The Peace Support Operations (PSOs) framework has been continually changing in response to the ever changing and fluid peace and security environment on the African continent. The nature of conflict has in the past two decades also become very diverse, unpredictable and dynamic and has thus has been consistently putting pressure on decision makers to have in place mechanisms that respond to these challenges and the development of the African Peace and Security Architecture (APSA) has been a notable effort. While the United Nations is the body with the global responsibility, mandate and resources to respond to conflict threats, its operational approach is guided by principles that do not allow for early response to any situations that threaten the security of vulnerable civilian communities that are in conflict zones although recent recommendations for the UN to reconsider its operational approach suggest otherwise.

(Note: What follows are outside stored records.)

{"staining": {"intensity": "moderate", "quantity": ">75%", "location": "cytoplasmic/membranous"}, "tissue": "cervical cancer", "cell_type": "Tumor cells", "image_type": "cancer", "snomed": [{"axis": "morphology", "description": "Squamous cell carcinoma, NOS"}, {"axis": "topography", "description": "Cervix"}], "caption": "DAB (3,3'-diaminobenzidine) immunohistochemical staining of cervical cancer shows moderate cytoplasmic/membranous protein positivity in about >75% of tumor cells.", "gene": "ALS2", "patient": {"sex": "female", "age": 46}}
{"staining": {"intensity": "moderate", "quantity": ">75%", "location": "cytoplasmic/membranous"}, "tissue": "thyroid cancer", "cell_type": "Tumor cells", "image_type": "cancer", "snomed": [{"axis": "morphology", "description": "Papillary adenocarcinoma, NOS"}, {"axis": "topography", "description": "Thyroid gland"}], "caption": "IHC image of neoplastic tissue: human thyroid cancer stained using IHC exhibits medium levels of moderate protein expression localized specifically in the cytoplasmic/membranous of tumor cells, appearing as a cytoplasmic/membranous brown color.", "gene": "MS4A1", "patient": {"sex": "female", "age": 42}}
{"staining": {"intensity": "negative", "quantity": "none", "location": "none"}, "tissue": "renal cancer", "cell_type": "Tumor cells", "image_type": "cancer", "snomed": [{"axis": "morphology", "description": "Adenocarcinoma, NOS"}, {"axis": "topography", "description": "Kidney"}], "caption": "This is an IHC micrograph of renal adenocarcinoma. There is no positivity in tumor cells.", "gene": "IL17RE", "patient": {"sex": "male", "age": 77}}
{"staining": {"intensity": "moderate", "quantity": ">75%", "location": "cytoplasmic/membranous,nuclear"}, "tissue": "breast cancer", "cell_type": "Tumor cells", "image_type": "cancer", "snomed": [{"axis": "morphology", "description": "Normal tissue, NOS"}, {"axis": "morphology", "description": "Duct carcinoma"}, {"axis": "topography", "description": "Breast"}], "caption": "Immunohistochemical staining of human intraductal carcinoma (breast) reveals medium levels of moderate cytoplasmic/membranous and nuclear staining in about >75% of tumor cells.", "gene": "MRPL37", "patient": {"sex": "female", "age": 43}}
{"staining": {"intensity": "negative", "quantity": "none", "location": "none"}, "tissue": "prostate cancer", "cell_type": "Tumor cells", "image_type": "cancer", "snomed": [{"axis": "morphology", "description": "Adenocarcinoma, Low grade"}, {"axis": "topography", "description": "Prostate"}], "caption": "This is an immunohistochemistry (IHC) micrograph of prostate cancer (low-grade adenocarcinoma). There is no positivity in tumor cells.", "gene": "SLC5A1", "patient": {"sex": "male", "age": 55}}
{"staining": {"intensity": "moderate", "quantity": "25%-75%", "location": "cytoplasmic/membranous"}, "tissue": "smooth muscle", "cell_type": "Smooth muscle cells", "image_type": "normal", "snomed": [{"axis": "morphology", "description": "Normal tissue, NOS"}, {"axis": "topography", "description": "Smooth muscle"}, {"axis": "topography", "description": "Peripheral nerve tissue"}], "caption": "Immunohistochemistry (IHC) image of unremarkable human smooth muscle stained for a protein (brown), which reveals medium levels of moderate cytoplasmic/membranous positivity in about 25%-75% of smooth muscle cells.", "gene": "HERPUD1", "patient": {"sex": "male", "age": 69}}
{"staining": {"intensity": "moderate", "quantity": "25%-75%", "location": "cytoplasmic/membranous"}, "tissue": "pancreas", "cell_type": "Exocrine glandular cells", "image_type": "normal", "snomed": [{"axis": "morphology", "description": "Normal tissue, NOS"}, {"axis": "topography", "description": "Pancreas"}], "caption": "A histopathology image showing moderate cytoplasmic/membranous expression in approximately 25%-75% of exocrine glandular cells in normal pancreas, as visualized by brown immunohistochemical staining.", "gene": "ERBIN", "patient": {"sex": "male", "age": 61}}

The UN Peacekeeping framework demands that there should be a peace agreement in place for the UN to deploy a peacekeeping mission while some, if not most of the situations confronting the African Union (AU) Peace and Security Division (PSD) decision makers, demand rapid response to avert atrocities resulting from the activities of armed groups that target civilian communities to achieve their objectives.

Regrettably the memories of Rwanda, Liberia, Sierra Leone and a host of other such similar cases are still very fresh on the African continent’s conscience that against such atrocities, the AU has to have in place mechanisms to rapidly respond and minimize, if not stop such carnage when hostilities of such a nature erupt. The focus is on protecting vulnerable communities but the provisions of the UN when conducting peace missions are not adequate in the African Union mandated operations contexts. Peacekeeping and Peace Support Operations (PSOs) are guided by sets of principles that converge in certain situations but are generally different. Even if the mandates may clearly spell out the Protection of Civilians (PoC) as a mission responsibility, the contexts are however often different.

Pursuant to the foregoing, and forced by circumstances influencing African PSOs, the PSD through its Peace Support Operations Division (PSOD) embarked on a task to develop a training standards framework that clearly outlines the circumstances that obtain in any AU mandated mission so that training can adequately prepare and equip peacekeepers with the requisite knowledge and understanding of the actual circumstances that prevail in the operational field and how they are supposed to carry out PoC. The process began in February 2016, in Nairobi, Kenya when PoC Learning Objectives that had clearly outlined and appropriately selected Modules that are pertinent to African mission environments were developed. After that workshop, PSOD allowed for further inputs to come from the respective AU PSOs stakeholder institutions so that the training standards could benefit from and be enriched by a wider AU PSOs knowledge base. The draft was then, on the just ended workshop, reviewed. At this point the draft had been developed further with the inclusion of teaching points for each module. The workshop, whose aim was to finalise the training standards framework and validate the final product, worked through four days and produced the final PoC Training Standards Framework and validated the document that was at the end of the workshop submitted to PSOD for further processing within the AU structures so that it can be approved and disseminated to training stakeholders for use in their training activities.